Dans ce film à épisodes qu'est l'existence, les "grandes vedettes n'ont pas, d'ordinaire, la meilleure part... C'est ce que ne veulent pas admettre les modestes spectateurs et spectatrices confondus dans l'obscurité de la salle. Et cependant !...
Il faut les voir, ces stars, admirées et jalousées, à l'heure où le rayon lumineux n'éclaire plus leur visage maquillé... Quel changement!
L'envers de la gloire, de la fortune, du bonheur en pleine lumière, quel sujet de film pour Max Linder! Mais le pauvre homme eût dit, sans doute, avec un sourire amer : Impossible... Vous savez, on me demande d'être, avant tout, un "rigolo"!

Nous tous avons, d'ailleurs, une tendance à confondre le bonheur avec le plaisir. Je m'amuse, dit le faux philosophe, donc je suis heureux!

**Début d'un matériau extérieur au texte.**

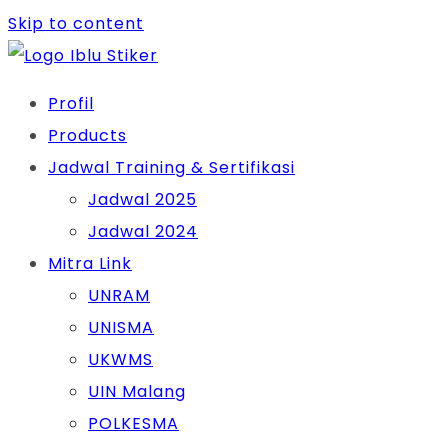
Skip to content
Profil
Products
Jadwal Training & Sertifikasi
Jadwal 2025
Jadwal 2024
Mitra Link
UNRAM
UNISMA
UKWMS
UIN Malang
POLKESMA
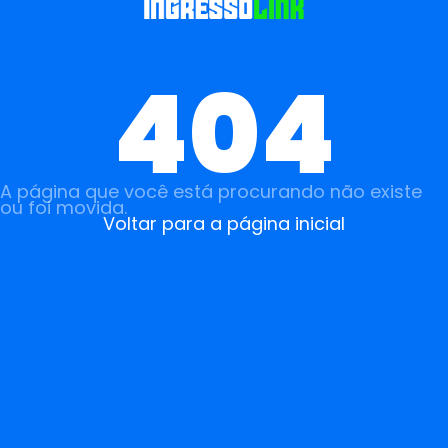
404
A página que você está procurando não existe
ou foi movida.
Voltar para a página inicial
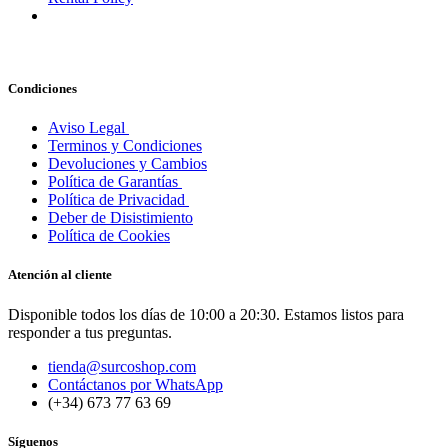
Condiciones
Aviso Legal
Terminos y Condiciones
Devoluciones y Cambios
Política de Garantías
Política de Privacidad
Deber de Disistimiento
Política de Cookies
Atención al cliente
Disponible todos los días de 10:00 a 20:30. Estamos listos para
responder a tus preguntas.
tienda@surcoshop.com
Contáctanos por WhatsApp
(+34) 673 77 63 69
Síguenos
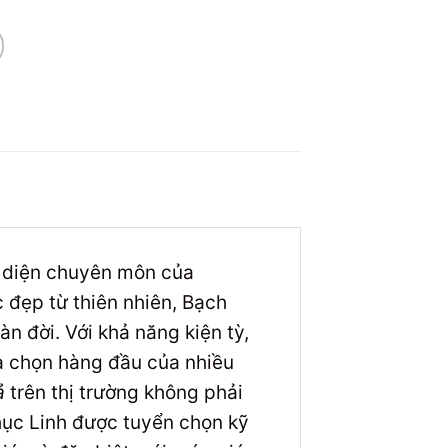
ại diện chuyên môn của
 đẹp từ thiên nhiên, Bạch
n đời. Với khả năng kiện tỳ,
ựa chọn hàng đầu của nhiều
ả
trên thị trường không phải
hục Linh được tuyển chọn kỹ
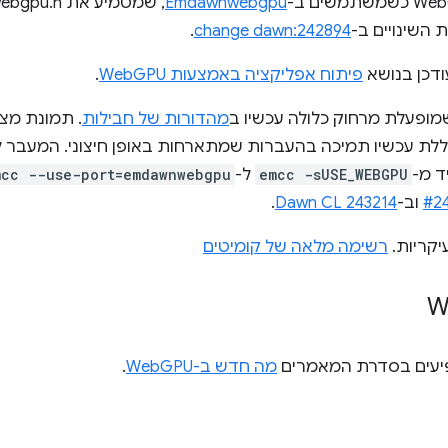
Emdawnwebgpu
השינויים ב-
change dawn:242894
.
ודכן בנושא
פיתוח אפליקציה באמצעות WebGPU
.
מהדורות של חבילות
. תמונת מצ
ד מ-
emcc -sUSE_WEBGPU
ל-
mcc --use-port=emdawnwebgpu
#2
וב-
Dawn CL 243214
.
יקריות.
רשימה מלאה של קומיטים
פיעים בסדרת המאמרים
מה חדש ב-WebGPU
.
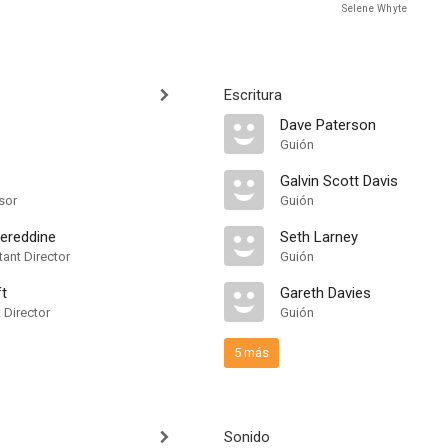
Selene Whyte
Escritura
Dave Paterson
Guión
Galvin Scott Davis
sor
Guión
ereddine
Seth Larney
ant Director
Guión
ft
Gareth Davies
t Director
Guión
5 más
Sonido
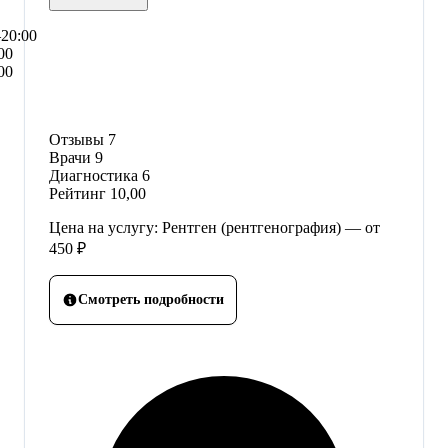
–20:00
00
00
Отзывы
7
Врачи
9
Диагностика
6
Рейтинг
10,00
Цена на услугу: Рентген (рентгенография) — от
450 ₽
Смотреть подробности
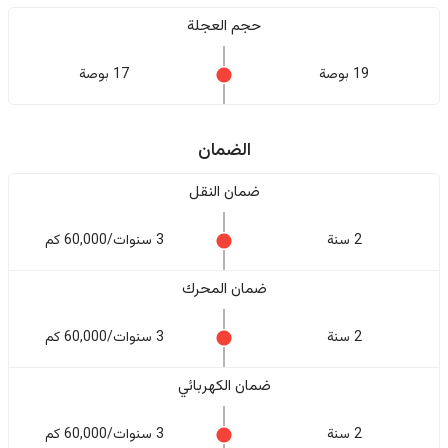
حجم العجلة
19 بوصة
17 بوصة
الضمان
ضمان النقل
2 سنة
3 سنوات/60,000 كم
ضمان المحرك
2 سنة
3 سنوات/60,000 كم
ضمان الكهربائي
2 سنة
3 سنوات/60,000 كم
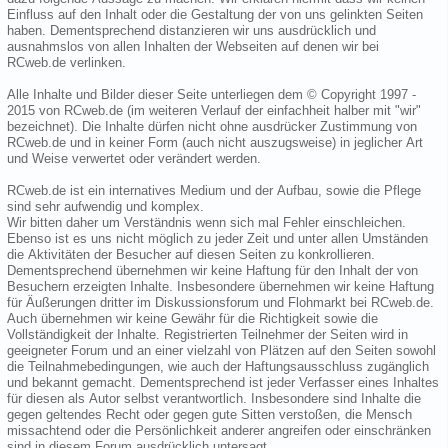
Einfluss auf den Inhalt oder die Gestaltung der von uns gelinkten Seiten
haben. Dementsprechend distanzieren wir uns ausdrücklich und
ausnahmslos von allen Inhalten der Webseiten auf denen wir bei
RCweb.de verlinken.
Alle Inhalte und Bilder dieser Seite unterliegen dem © Copyright 1997 -
2015 von RCweb.de (im weiteren Verlauf der einfachheit halber mit "wir"
bezeichnet). Die Inhalte dürfen nicht ohne ausdrücker Zustimmung von
RCweb.de und in keiner Form (auch nicht auszugsweise) in jeglicher Art
und Weise verwertet oder verändert werden.
RCweb.de ist ein internatives Medium und der Aufbau, sowie die Pflege
sind sehr aufwendig und komplex.
Wir bitten daher um Verständnis wenn sich mal Fehler einschleichen.
Ebenso ist es uns nicht möglich zu jeder Zeit und unter allen Umständen
die Aktivitäten der Besucher auf diesen Seiten zu konkrollieren.
Dementsprechend übernehmen wir keine Haftung für den Inhalt der von
Besuchern erzeigten Inhalte. Insbesondere übernehmen wir keine Haftung
für Äußerungen dritter im Diskussionsforum und Flohmarkt bei RCweb.de.
Auch übernehmen wir keine Gewähr für die Richtigkeit sowie die
Vollständigkeit der Inhalte. Registrierten Teilnehmer der Seiten wird in
geeigneter Forum und an einer vielzahl von Plätzen auf den Seiten sowohl
die Teilnahmebedingungen, wie auch der Haftungsausschluss zugänglich
und bekannt gemacht. Dementsprechend ist jeder Verfasser eines Inhaltes
für diesen als Autor selbst verantwortlich. Insbesondere sind Inhalte die
gegen geltendes Recht oder gegen gute Sitten verstoßen, die Mensch
missachtend oder die Persönlichkeit anderer angreifen oder einschränken
sind in diesem Forum ausdrücklich untersagt.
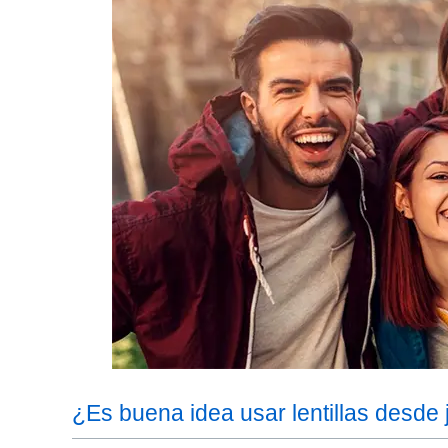
¿Es buena idea usar lentillas desde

S'il en était convaincu, ce serait parfait, puisque la félicité n'est créée, modelée, réalisée que par notre propre imagination. Mais il n'en est rien... Le plaisir n'est que la fausse monnaie du bonheur : elle n'a cours que pendant un instant et ne permet d'acheter que des illusions.
La plupart des problèmes sociaux seraient résolus si, précisément, notre progrès n'avait pas inventé tant de plaisirs, tout en supprimant tant de possibilités d'être heureux. Il faudrait redevenir simples, et nous sommes de plus en plus compliqués. La vanité est partout, avec sa compagne, l'envie, qui enlaidit les visages et les âmes, fait les haineux et les révoltés.
Mais l'éducation moderne se soucie fort peu de restaurer la sainte simplicité. Au contraire, elle multiplie les besoins factices, les ambitions déraisonnables, les désirs que la vie médiocre du plus grand nombre ne peut satisfaire... De là, cette espèce de déception à peu près générale, qui ne permet pas plus le bonheur des peuples que celui des individus.
C'est très joli d'enseigner à tous le droit à tout... Mais cette égalité-là n'est qu'un paradoxe et de l'espèce la plus dangereuse, les moins clairvoyants finiront peut-être par s'en apercevoir. En attendant, agitons-nous, courons après toutes les chimères, amusons-nous... Mais constatons aussi que les gens vraiment heureux n'ont jamais été si rares.